Texte extrait =>
—————

Les parties ont été régulièrement averties du jour de l'audience.
Ont été entendus au cours de l'audience publique :
- le rapport de M. Marc Lavail Dellaporta, président-assesseur,
- et les conclusions de M. Jean-Michel Riou, rapporteur public.
Considérant ce qui suit :
1. Par deux mises en demeure valant commandement de payer du 30 octobre 2009, M. C... s'est vu réclamer le paiement d'une somme globale de 45 508,00 euros correspondant aux cotisations supplémentaires à l'impôt sur le revenu et aux contributions sociales auxquelles M. et Mme C...avaient été assujettis le 30 octobre 2009 au titre des années 2005 et 2006 et aux pénalités y afférentes, auxquelles ont été ajoutées des frais de poursuite. Ces suppléments d'impôt faisaient suite à une vérification de la comptabilité de la SARL YN à l'issue de laquelle les revenus réintégrés dans les résultats de la société ont été regardés comme des revenus distribués à M.C..., gérant de cette société. M. et Mme C...relèvent appel du jugement du tribunal administratif de Rouen du 27 avril 2017 en ce qu'il a rejeté la partie de leur demande tendant à la décharge de l'obligation de payer les contributions sociales sur les revenus 2005 et les impositions supplémentaires à l'impôt sur le revenu pour les années 2005 et 2006 ainsi que leurs majorations et que les frais de poursuite mentionnés dans la mise en demeure de payer valant commandement de payer n°1M001 du 13 novembre 2013.

—————

Consignes de l'exercice =>
A – D'après l'extrait de décision de justice, à quoi faisaient suite les suppléments d'impôt réclamés à M. et Mme C... ? Répondez en une à trois phrases.
B – Selon l'extrait de décision de justice, quelle juridiction a rendu le jugement dont M. et Mme C... relèvent appel, et à quelle date ?
C – Prolongez l'extrait de décision de justice à partir du point où il s'arrête.

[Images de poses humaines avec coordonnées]
—————

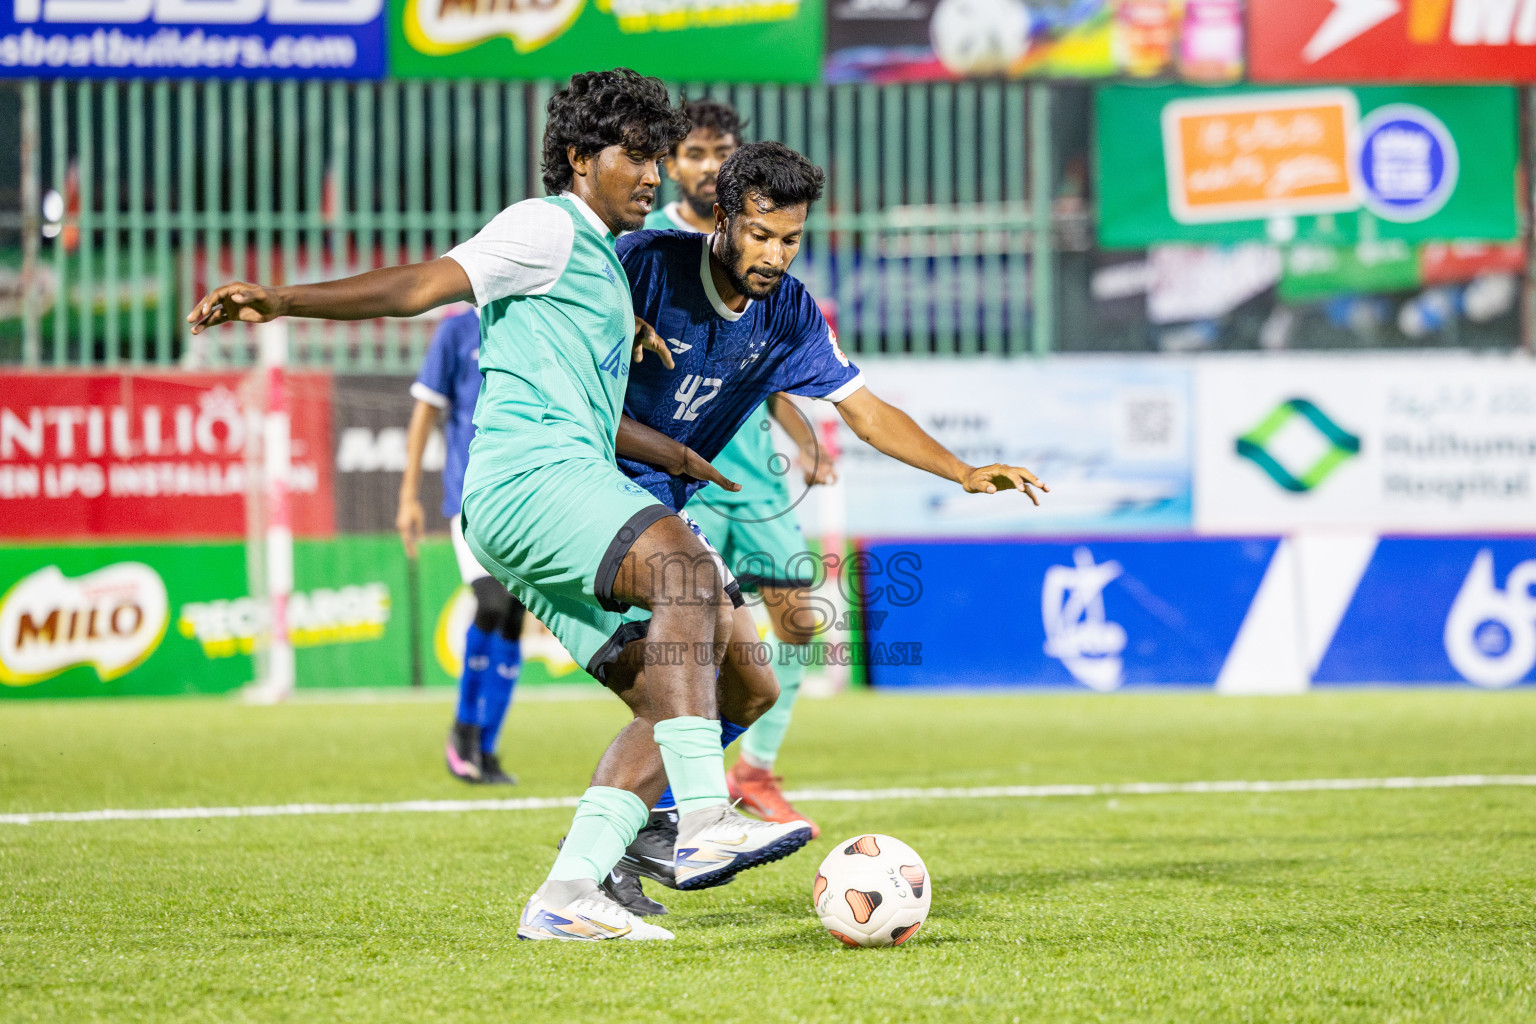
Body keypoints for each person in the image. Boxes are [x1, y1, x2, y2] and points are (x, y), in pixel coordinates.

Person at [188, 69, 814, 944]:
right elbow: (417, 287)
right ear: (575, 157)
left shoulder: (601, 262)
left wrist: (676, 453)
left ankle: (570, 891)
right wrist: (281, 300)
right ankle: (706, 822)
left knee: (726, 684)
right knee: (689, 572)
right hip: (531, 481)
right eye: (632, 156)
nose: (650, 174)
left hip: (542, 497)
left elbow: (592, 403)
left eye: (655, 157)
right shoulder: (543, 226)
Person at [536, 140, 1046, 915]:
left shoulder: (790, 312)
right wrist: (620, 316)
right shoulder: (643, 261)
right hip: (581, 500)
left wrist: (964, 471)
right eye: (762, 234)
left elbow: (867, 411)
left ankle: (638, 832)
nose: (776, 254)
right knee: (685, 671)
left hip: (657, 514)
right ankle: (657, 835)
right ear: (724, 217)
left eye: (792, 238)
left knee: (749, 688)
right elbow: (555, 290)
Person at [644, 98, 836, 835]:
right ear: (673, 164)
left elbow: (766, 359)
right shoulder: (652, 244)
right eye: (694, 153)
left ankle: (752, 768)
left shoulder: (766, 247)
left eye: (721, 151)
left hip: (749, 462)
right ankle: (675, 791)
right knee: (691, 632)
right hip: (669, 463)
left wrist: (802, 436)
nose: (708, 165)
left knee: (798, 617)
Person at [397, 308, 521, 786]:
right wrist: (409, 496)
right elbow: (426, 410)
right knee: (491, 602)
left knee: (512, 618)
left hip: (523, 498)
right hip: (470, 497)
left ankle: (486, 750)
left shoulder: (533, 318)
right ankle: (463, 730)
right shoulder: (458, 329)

—————

Corrigé de l'exercice =>
A – Ils faisaient suite à une vérification de la comptabilité de la SARL YN. À son issue, les revenus réintégrés dans les résultats de la société ont été regardés comme des revenus distribués à M. C..., gérant de cette société.

B – Le tribunal administratif de Rouen, le 27 avril 2017.

C –
Sur la régularité du jugement :
2. Pour écarter le moyen tiré de la prescription des créances sur lesquelles portaient les poursuites en litige, le tribunal a cité l'article L. 274 du livre des procédures fiscales qui définit le délai de prescription opposable au trésor public, qui est de quatre années à compter de la mise en recouvrement, ainsi que l'article 2234 du code civil selon lequel la prescription est suspendue contre celui qui est dans l'impossibilité d'agir par suite d'un empêchement résultant de la loi, et enfin l'article 277 du livre des procédures fiscales, qui organise la possibilité pour un contribuable contestant le bien-fondé des impositions mises à sa charge, d'en différer le paiement s'il a expressément formé une demande en ce sens dans sa réclamation. Le rappel des faits effectué ensuite par le jugement expose que le sursis de paiement a été demandé le 20 novembre 2009, dans l'attente de justification des redressements, par un courrier qui, ne laissant aucun doute sur l'imposition contestée et ne constituant pas une simple demande de renseignement devait être regardé, dans les circonstances de l'espèce, comme constituant une réclamation préalable assortie d'une demande de sursis de paiement.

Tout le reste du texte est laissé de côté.